Creating an error when a SLURM variable isn't found, usually because …
Raising an environment error when the variable SLURM_LAUNCH_NODE_IPADDR is not found. This is usually because the user isn't running SLURM with srun, and instead using something like sbatch. So, instead of raising a TypeError, this will now raise an EnvironmentError and print some help.
PhysicsNeMo Pull Request
Description
- Line 359 of
physicsnemo.distributed.managernow has atry: ... except TypeError:statement. - Addresses issue #819
Checklist
- [ x] I am familiar with the Contributing Guidelines.
- [ x] New or existing tests cover these changes.
- [ x] The documentation is up to date with these changes.
- [ x] The CHANGELOG.md is up to date with these changes.
- [x ] An issue is linked to this pull request.
Dependencies
N/A
/blossom-ci
FYI this is failing CI due to formatting issues. It's nothing wrong really, black is just picky. I can't edit your branch, can you please apply this diff to the manager.py file?
❯ git diff
diff --git a/physicsnemo/distributed/manager.py b/physicsnemo/distributed/manager.py
index f9cc5be..2eb0c67 100644
--- a/physicsnemo/distributed/manager.py
+++ b/physicsnemo/distributed/manager.py
@@ -359,8 +359,9 @@ class DistributedManager(object):
try:
addr = os.environ.get("SLURM_LAUNCH_NODE_IPADDR")
except TypeError:
- raise EnvironmentError('SLURM variable "SLURM_LAUNCH_NODE_IPADDR" was not detected in the environment.
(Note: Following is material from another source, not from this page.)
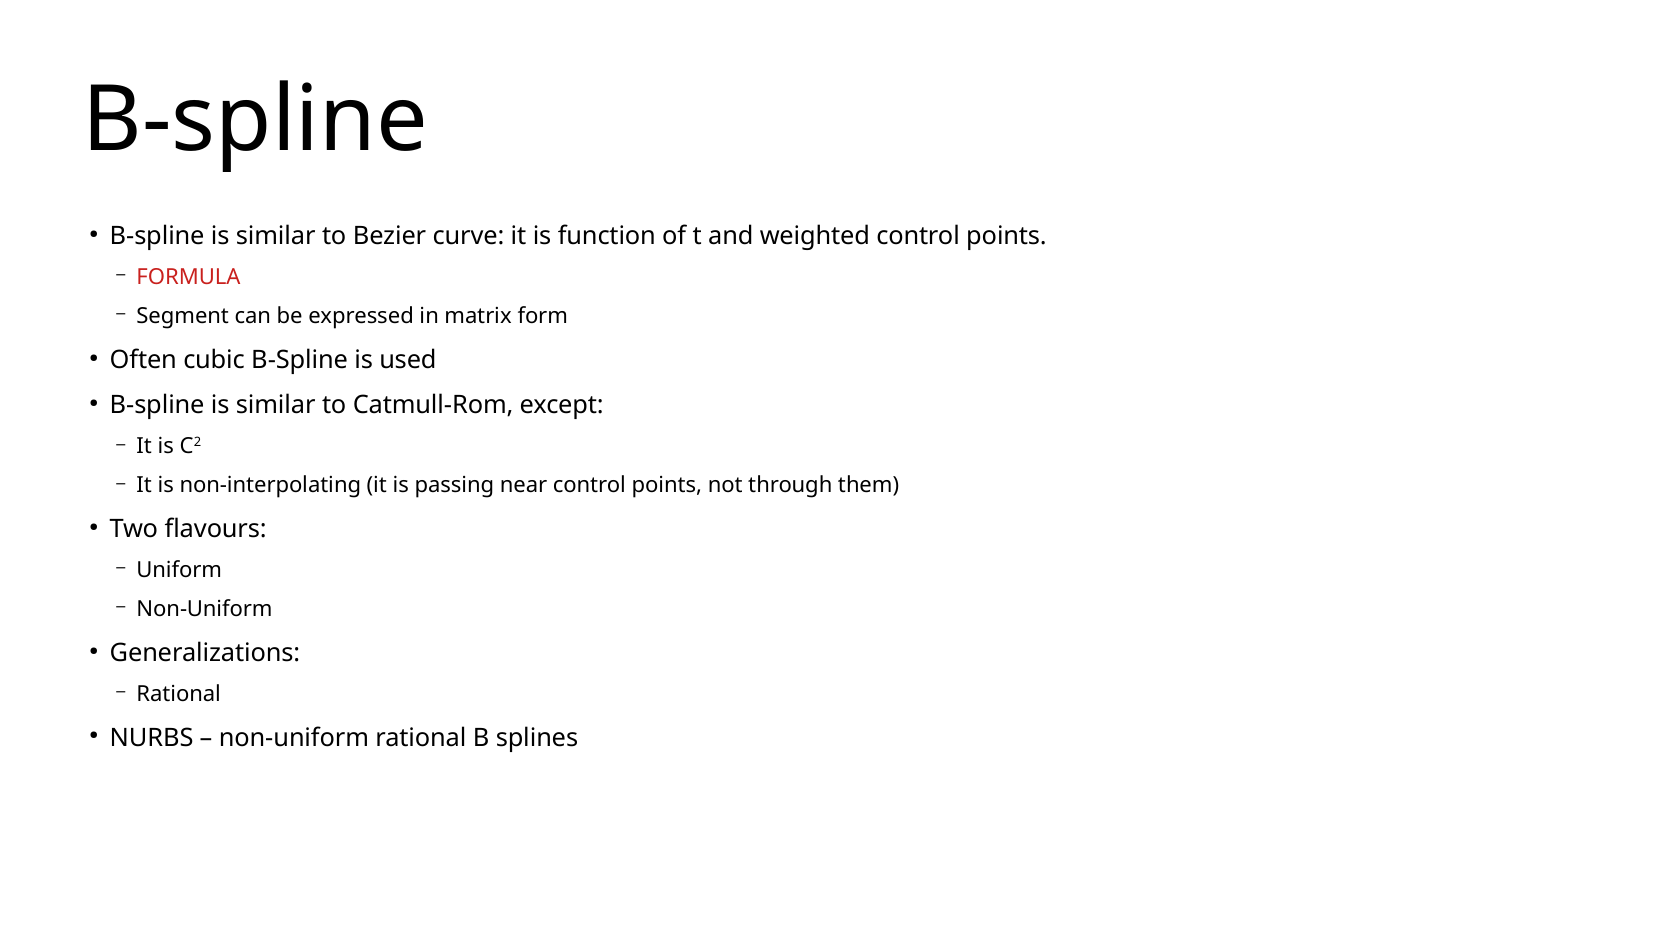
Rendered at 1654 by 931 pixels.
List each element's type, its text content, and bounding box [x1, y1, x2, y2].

list B-spline is similar to Bezier curve: it is function of t and weighted control points. FORMULA Segment can be expressed in matrix form Often cubic B-Spline is used B-spline is similar to Catmull-Rom, except: It is C2 It is non-interpolating (it is passing near control points, not through them) Two flavours: Uniform Non-Uniform Generalizations: Rational NURBS – non-uniform rational B splines [82, 217, 1571, 758]
title B-spline [82, 37, 1571, 193]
Maybe you need to run with "srun"?')
-
+ raise EnvironmentError(
+ 'SLURM variable "SLURM_LAUNCH_NODE_IPADDR" was not detected in the environment. Maybe you need to run with "srun"?'
+ )
DistributedManager.setup(
rank=rank,
(it's just moving the string to a new line...)
I've done that, sorry for not linting!
/blossom-ci
Closer per #819 - reopen if necessary in the future.